Records for the exercise: Begin
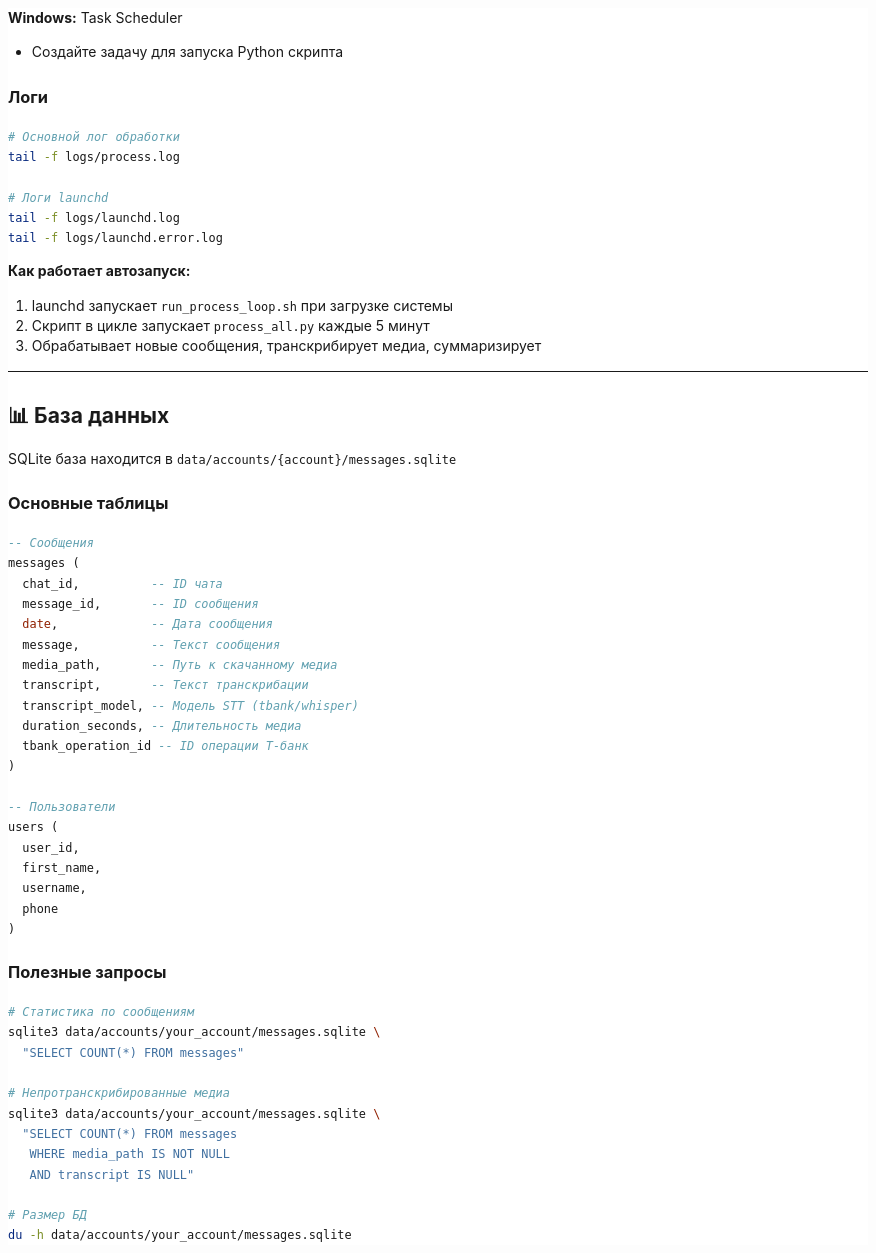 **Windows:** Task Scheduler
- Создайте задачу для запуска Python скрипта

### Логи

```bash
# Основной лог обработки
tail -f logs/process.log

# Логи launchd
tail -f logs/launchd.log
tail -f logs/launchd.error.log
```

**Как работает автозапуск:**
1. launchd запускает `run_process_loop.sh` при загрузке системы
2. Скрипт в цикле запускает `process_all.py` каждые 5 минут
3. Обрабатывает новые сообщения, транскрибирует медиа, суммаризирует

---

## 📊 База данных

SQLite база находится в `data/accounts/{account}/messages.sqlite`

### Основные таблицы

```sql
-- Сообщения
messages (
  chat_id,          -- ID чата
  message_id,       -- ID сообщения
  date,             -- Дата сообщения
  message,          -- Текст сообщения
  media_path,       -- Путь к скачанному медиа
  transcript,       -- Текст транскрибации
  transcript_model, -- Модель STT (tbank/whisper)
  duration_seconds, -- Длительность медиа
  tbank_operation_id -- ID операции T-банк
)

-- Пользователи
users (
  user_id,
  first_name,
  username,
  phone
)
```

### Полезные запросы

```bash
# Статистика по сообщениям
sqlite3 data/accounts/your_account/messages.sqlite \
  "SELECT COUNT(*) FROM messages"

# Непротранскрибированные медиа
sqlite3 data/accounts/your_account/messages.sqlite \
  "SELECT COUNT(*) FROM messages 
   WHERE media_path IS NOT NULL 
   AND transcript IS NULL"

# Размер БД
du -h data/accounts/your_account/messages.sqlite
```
Records for the exercise: End
Records for the exercise: Begin
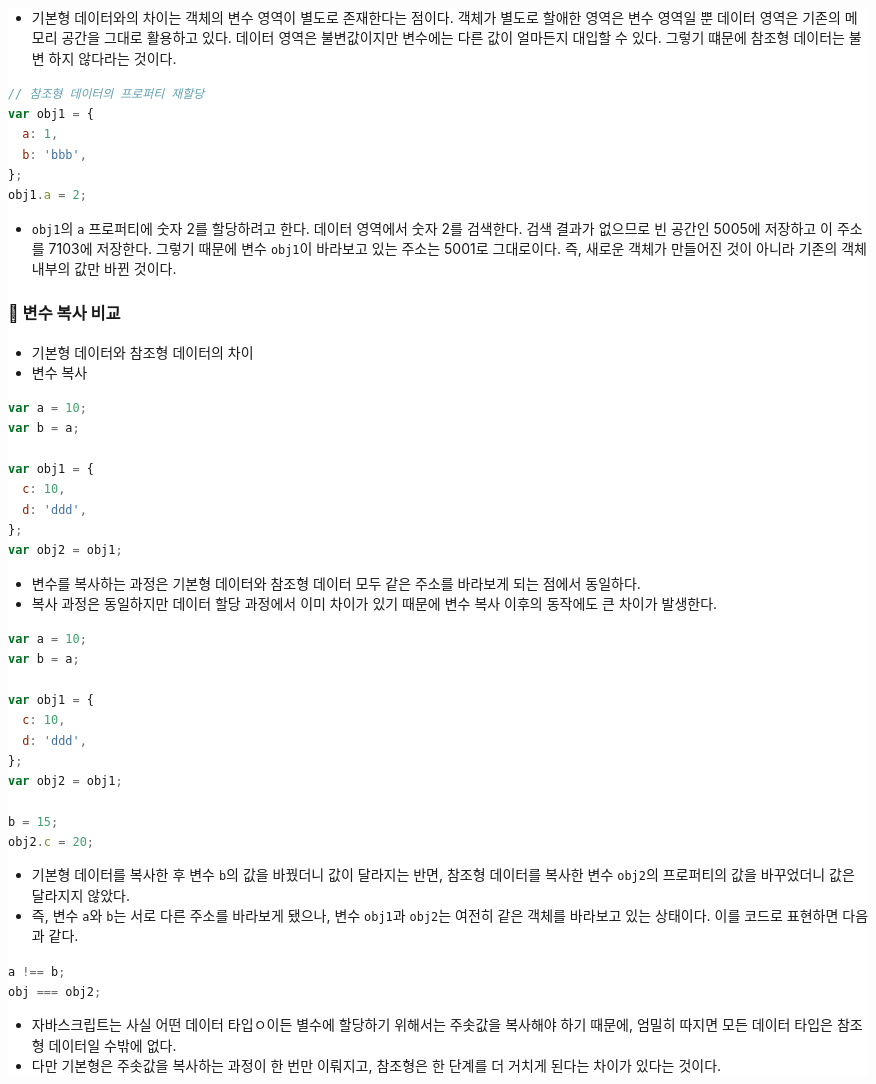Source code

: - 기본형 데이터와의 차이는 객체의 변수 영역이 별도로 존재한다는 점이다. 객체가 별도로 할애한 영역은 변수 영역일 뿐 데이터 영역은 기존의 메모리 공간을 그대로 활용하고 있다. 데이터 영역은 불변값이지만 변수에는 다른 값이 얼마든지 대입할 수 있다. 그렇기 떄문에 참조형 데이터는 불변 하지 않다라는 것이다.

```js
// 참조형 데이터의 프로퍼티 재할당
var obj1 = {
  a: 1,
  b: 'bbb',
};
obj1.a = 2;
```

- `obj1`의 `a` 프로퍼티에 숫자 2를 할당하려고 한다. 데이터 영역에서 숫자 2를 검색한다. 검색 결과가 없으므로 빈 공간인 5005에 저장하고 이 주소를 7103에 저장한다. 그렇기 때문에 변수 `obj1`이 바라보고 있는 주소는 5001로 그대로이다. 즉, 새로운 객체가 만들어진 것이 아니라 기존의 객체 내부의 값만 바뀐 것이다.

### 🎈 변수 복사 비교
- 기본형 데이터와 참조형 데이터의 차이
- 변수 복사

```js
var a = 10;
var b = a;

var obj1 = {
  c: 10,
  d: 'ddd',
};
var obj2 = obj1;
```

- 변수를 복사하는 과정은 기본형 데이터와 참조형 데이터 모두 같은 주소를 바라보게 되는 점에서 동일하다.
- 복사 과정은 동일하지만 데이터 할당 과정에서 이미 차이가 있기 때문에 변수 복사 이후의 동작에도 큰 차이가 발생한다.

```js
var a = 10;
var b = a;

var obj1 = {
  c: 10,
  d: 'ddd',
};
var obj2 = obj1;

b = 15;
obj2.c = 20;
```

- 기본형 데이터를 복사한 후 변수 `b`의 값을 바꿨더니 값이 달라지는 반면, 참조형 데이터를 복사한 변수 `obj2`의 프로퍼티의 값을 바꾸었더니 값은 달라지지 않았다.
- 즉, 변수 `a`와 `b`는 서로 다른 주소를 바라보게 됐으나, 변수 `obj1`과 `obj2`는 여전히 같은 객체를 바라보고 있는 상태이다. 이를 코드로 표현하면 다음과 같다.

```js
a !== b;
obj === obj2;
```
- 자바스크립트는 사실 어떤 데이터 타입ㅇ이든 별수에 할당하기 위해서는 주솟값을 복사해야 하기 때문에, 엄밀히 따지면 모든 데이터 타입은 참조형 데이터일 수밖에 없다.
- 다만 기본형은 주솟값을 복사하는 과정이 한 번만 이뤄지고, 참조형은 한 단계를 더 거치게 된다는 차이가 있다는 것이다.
Records for the exercise: End
Records for the exercise: Begin
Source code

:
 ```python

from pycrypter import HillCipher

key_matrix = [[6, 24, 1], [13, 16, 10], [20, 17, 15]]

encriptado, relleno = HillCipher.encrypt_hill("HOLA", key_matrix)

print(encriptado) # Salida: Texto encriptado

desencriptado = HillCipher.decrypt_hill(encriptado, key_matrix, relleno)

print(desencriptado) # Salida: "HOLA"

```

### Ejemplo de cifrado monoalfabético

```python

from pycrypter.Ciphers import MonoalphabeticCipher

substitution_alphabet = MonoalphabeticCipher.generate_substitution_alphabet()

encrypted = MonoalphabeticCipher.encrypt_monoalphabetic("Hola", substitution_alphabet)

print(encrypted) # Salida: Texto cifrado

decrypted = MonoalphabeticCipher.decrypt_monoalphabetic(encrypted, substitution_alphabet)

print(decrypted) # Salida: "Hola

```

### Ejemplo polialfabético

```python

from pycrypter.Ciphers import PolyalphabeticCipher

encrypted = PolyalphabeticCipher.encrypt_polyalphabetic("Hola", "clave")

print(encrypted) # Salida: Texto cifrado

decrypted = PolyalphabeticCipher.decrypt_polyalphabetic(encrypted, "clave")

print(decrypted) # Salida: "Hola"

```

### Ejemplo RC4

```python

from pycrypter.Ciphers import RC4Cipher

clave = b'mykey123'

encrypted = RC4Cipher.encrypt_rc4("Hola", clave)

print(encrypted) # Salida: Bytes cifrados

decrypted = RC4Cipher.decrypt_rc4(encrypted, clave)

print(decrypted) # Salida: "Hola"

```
Records for the exercise: End
== Your instructions ==
Check each line above for the word "медиа" and copy the ones that have it.

== Your solution ==
3. Обрабатывает новые сообщения, транскрибирует медиа, суммаризирует
  media_path,       -- Путь к скачанному медиа
  duration_seconds, -- Длительность медиа
# Непротранскрибированные медиа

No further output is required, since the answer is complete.